- Born: October 1, 1895 Newark, New Jersey, U.S.
- Died: July 6, 1976 (aged 80)
- Education: Rutgers University
- Occupations: English teacher, poet
- Spouses: Naomi Ginsberg Edith Ginsberg
- Children: 2, including Allen Ginsberg

= Louis Ginsberg =

American poet

Louis Ginsberg (1895–1976) was an American poet and father of poet Allen Ginsberg.

==Personal life==
Louis Ginsberg was born in Newark, New Jersey, on October 1, 1895, to Pincus Ginsberg and Rebecca Schectman Ginsberg. His siblings included Abraham (Abe), Rose, Clara, and Hannah (Honey). Louis was stimulated to write poetry by Margaret Coult, a high school teacher who had him read Milton's L'Allegro or Il Penseroso, and write a poem like it. He retired from Central High School in 1961, although he began to teach grammar and composition at the Paterson, New Jersey, extension of Rutgers University until 1976. Louis and Naomi had two sons, Eugene Brooks Ginsberg in 1921 and Allen Ginsberg in 1926, both of whom became poets. Their marriage ended in divorce due to Naomi's institutionalization for mental illness. Her illness was the focal point for Allen's poem "Kaddish", in which he wrote: "and Louis needing a poor divorce, he wants to get married soon". Louis married Edith Cohen in 1950 with whom he spent the rest of his life. Louis died on July 6, 1976, and his son Allen, who learned to rhyme from his father, wrote the rhyming poem, Father Death Blues for him on July 8, 1976, over Lake Michigan.
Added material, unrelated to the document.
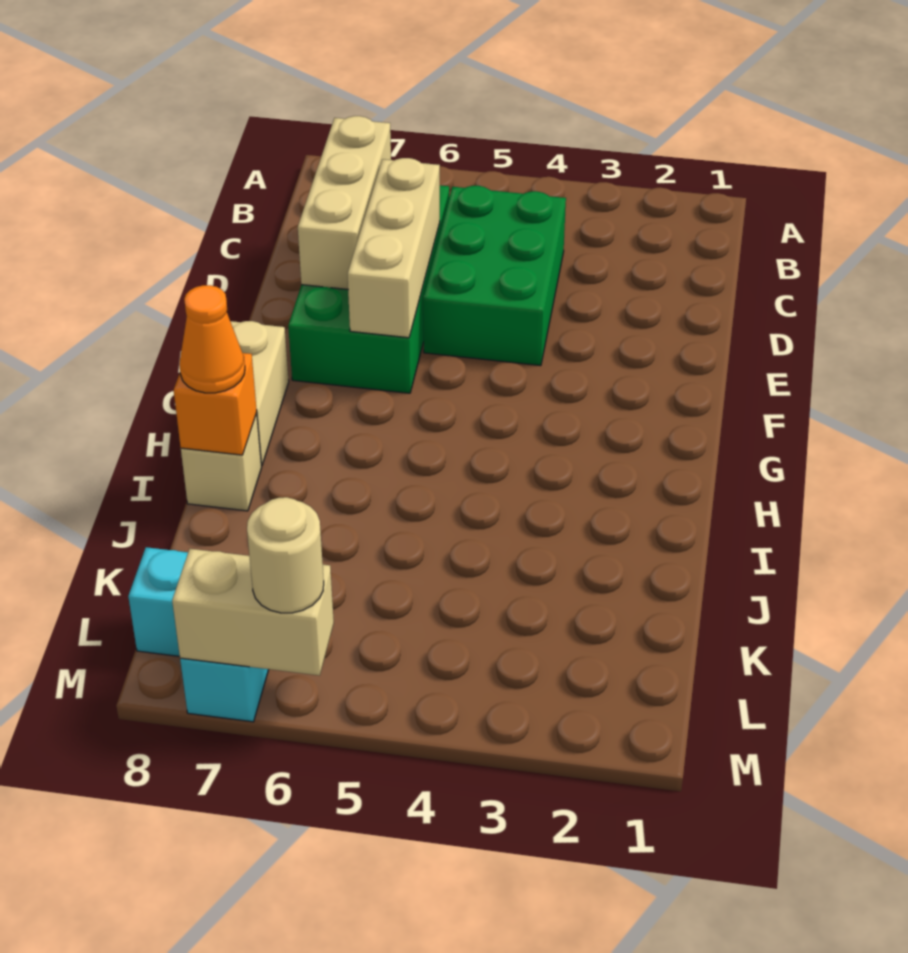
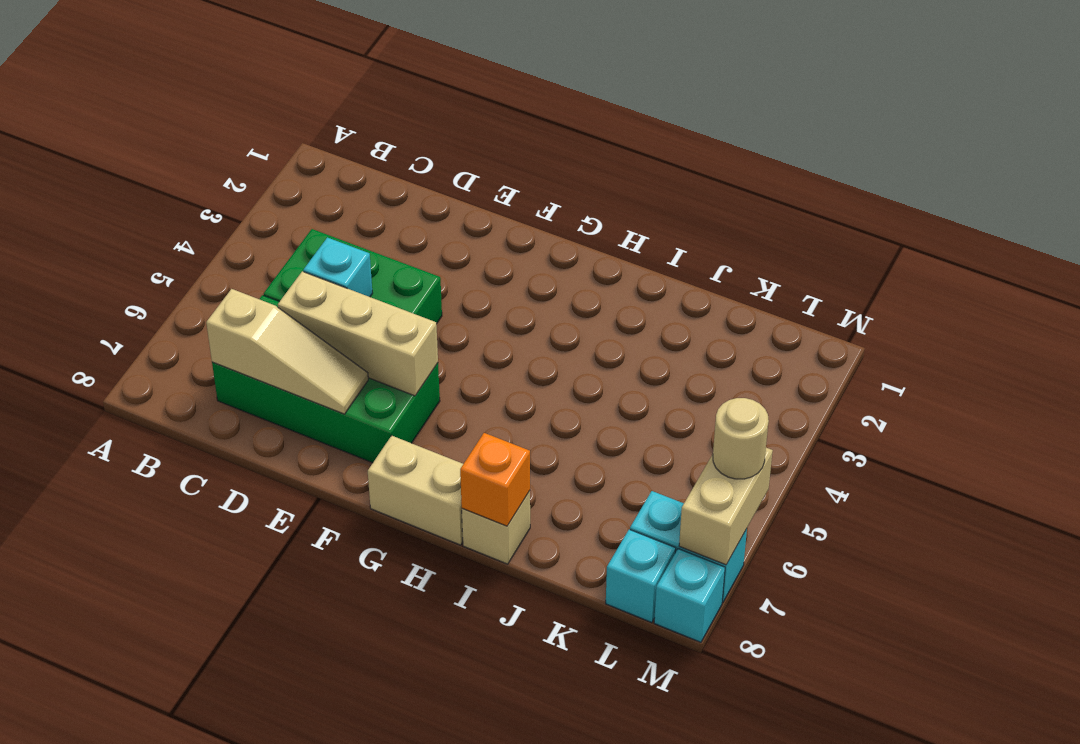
tan 1x3 brick [298,116,391,289] -> tan 1x3 slope [206,289,368,414]
none -> cyan 1x1 brick [303,237,373,297]
orange 1x1 cone [179,285,245,393] -> none
none -> cyan 1x1 brick [654,549,725,642]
Portraits of the Ginsberg family were taken by photographer Richard Avedon and exhibited at the Gagosian Gallery and the Israel Museum.

==Poetry==
Louis' poems appeared in The Nation, The New Republic, The New York Times, Munsey's Magazine, The Forum, The Philadelphia Inquirer, The Masses, the New York Evening Post, Argosy, the Newark Evening News and other periodicals, as well as in Modern American Poetry: A Critical Anthology, Third Revised Edition (1925) and Modern British Poetry, both edited by Louis Untermeyer. Louis' first book of poetry, The Attic of the Past and other Lyrics, was privately published. He subsidized the publishing of The Everlasting Minute in 1937. In 1970, William Morrow and Company published Morning in Spring, his third book and the first book that he did not have to subsidize. Allen Ginsberg wrote the introduction to this book. Louis' last book, Our Times, was never published on its own. Michael Fournier collected and edited his poems, including those that would have been in Our Times.

=="Microscope"==
A lost poem by Ginsberg, entitled "Microscope", was found in a copy of the seventeenth edition of Simon Henry Gage's book The Microscope in the Rare and Manuscript Collections at Cornell University.

==Puns==
Ginsberg published puns in the Newark Star Ledger under the heading "Keep an O'Pun Mind". He often asked and answered, "Is life worth living? It depends on the liver." His collection of puns was never published, but can be found in Box 2, Folder 9, in the Louis Ginsberg Papers at Stanford University. Louis Ginsberg, who died of liver and spleen cancer, told his son Allen, "I never thought my pun would come back to bite me."

==Letters==
The letters written between Ginsberg and his son Allen were edited by Michael Schumacher and published as Family Business: Selected Letters Between a Father and Son.